Registros fornecidos:

----

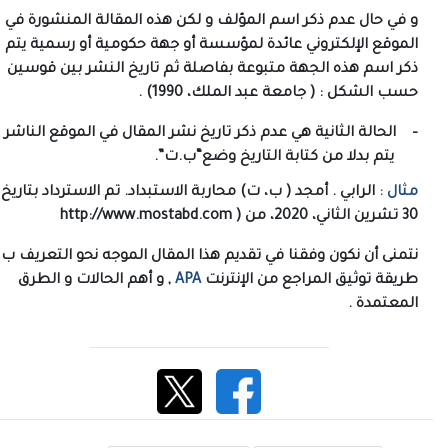
و في حال عدم ذكر اسم المؤلف و لكن هذه المقالة المنشورة في
الموقع الإلكتروني عائدة لمؤسسة أو جهة حكومية أو رسمية يتم
ذكر اسم هذه الجهة متبوعة بفاصلة ثم تاريخ النشر بين قوسين
حسب الشكل : ( جامعة عبد الملك، 1990) .
–
الحالة الثانية هي عدم ذكر تاريخ نشر المقال في الموقع الناشر
يتم بدلا من كتابة التاريخ وضع“ب.ت”.
مثال :
الرابي . أمجد ( ب، ت) محاربة الاستبداد. تم الاسترداد بتاريخ
30 تشرين الثاني، 2020، من (
http://www.mostabd.com
نتمنى أن نكون وفقنا في تقديم هذا المقال الموجه نحو التعريف ب
طريقة توثيق المراجع من الإنترنت
APA
, و أهم الحالات و الطرق
المعتمدة .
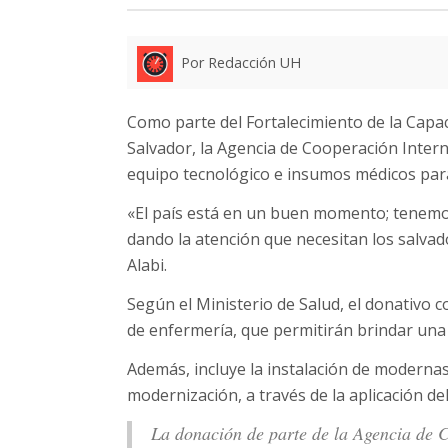
Por Redacción UH
Como parte del Fortalecimiento de la Capa
Salvador, la Agencia de Cooperación Inter
equipo tecnológico e insumos médicos para 
«El país está en un buen momento; tenemo
dando la atención que necesitan los salvado
Alabi.
Según el Ministerio de Salud, el donativo 
de enfermería, que permitirán brindar una 
Además, incluye la instalación de modernas
modernización, a través de la aplicación de
La donación de parte de la Agencia de 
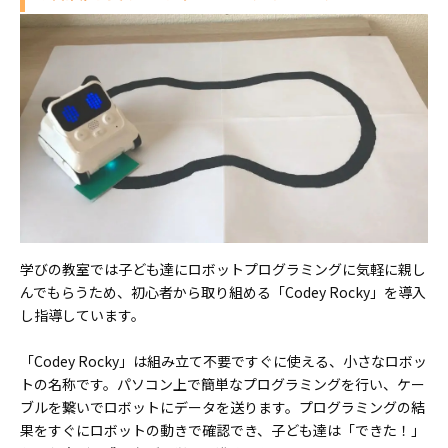
学びの教室では子ども達にロボットプログラミングに気軽に親し
んでもらうため、初心者から取り組める「Codey Rocky」を導入
し指導しています。
「Codey Rocky」は組み立て不要ですぐに使える、小さなロボッ
トの名称です。パソコン上で簡単なプログラミングを行い、ケー
ブルを繋いでロボットにデータを送ります。プログラミングの結
果をすぐにロボットの動きで確認でき、子ども達は「できた！」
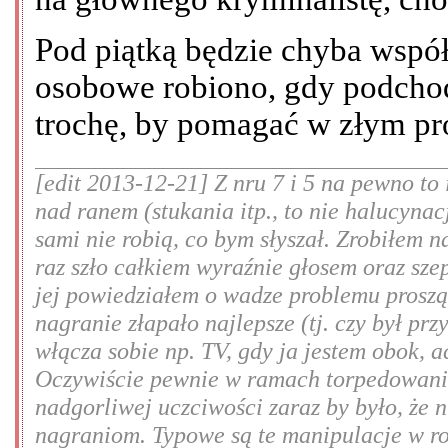
Pod piątką będzie chyba wspó
osobowe robiono, gdy podchod
trochę, by pomagać w złym pro
[edit 2013-12-21] Z nru 7 i 5 na pewno to
nad ranem (stukania itp., to nie halucynac
sami nie robią, co bym słyszał. Zrobiłem n
raz szło całkiem wyraźnie głosem oraz sze
jej powiedziałem o wadze problemu prosząc
nagranie złapało najlepsze (tj. czy był prz
włącza sobie np. TV, gdy ja jestem obok, 
Oczywiście pewnie w ramach torpedowania
nadgorliwej uczciwości zaraz by było, że 
nagraniom. Typowe są te manipulacje w rod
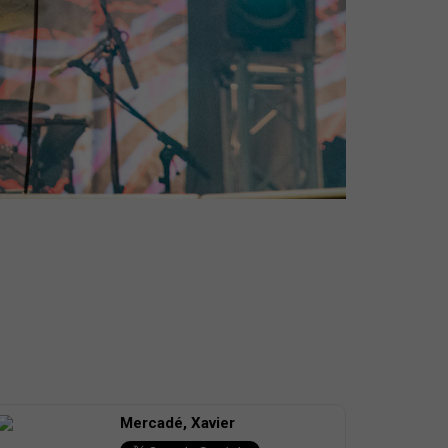
Mercadé, Xavier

----

Enunciado do exercício:
Transcreva sem nenhuma alteração as linhas de texto de todos os registros acima. Deixe as imagens fora da resposta.

Resposta final:
و في حال عدم ذكر اسم المؤلف و لكن هذه المقالة المنشورة في
الموقع الإلكتروني عائدة لمؤسسة أو جهة حكومية أو رسمية يتم
ذكر اسم هذه الجهة متبوعة بفاصلة ثم تاريخ النشر بين قوسين
حسب الشكل : ( جامعة عبد الملك، 1990) .
–
الحالة الثانية هي عدم ذكر تاريخ نشر المقال في الموقع الناشر
يتم بدلا من كتابة التاريخ وضع“ب.ت”.
مثال :
الرابي . أمجد ( ب، ت) محاربة الاستبداد. تم الاسترداد بتاريخ
30 تشرين الثاني، 2020، من (
http://www.mostabd.com
نتمنى أن نكون وفقنا في تقديم هذا المقال الموجه نحو التعريف ب
طريقة توثيق المراجع من الإنترنت
APA
, و أهم الحالات و الطرق
المعتمدة .
Por Redacción UH
Como parte del Fortalecimiento de la Capa
Salvador, la Agencia de Cooperación Inter
equipo tecnológico e insumos médicos para 
«El país está en un buen momento; tenemo
dando la atención que necesitan los salvado
Alabi.
Según el Ministerio de Salud, el donativo 
de enfermería, que permitirán brindar una 
Además, incluye la instalación de modernas
modernización, a través de la aplicación de
La donación de parte de la Agencia de 
学びの教室では子ども達にロボットプログラミングに気軽に親し
んでもらうため、初心者から取り組める「Codey Rocky」を導入
し指導しています。
「Codey Rocky」は組み立て不要ですぐに使える、小さなロボッ
トの名称です。パソコン上で簡単なプログラミングを行い、ケー
ブルを繋いでロボットにデータを送ります。プログラミングの結
果をすぐにロボットの動きで確認でき、子ども達は「できた！」
Pod piątką będzie chyba wspó
osobowe robiono, gdy podchod
trochę, by pomagać w złym pro
[edit 2013-12-21] Z nru 7 i 5 na pewno to
nad ranem (stukania itp., to nie halucynac
sami nie robią, co bym słyszał. Zrobiłem n
raz szło całkiem wyraźnie głosem oraz sze
jej powiedziałem o wadze problemu prosząc
nagranie złapało najlepsze (tj. czy był prz
włącza sobie np. TV, gdy ja jestem obok, 
Oczywiście pewnie w ramach torpedowania
nadgorliwej uczciwości zaraz by było, że 
nagraniom. Typowe są te manipulacje w rod
Mercadé, Xavier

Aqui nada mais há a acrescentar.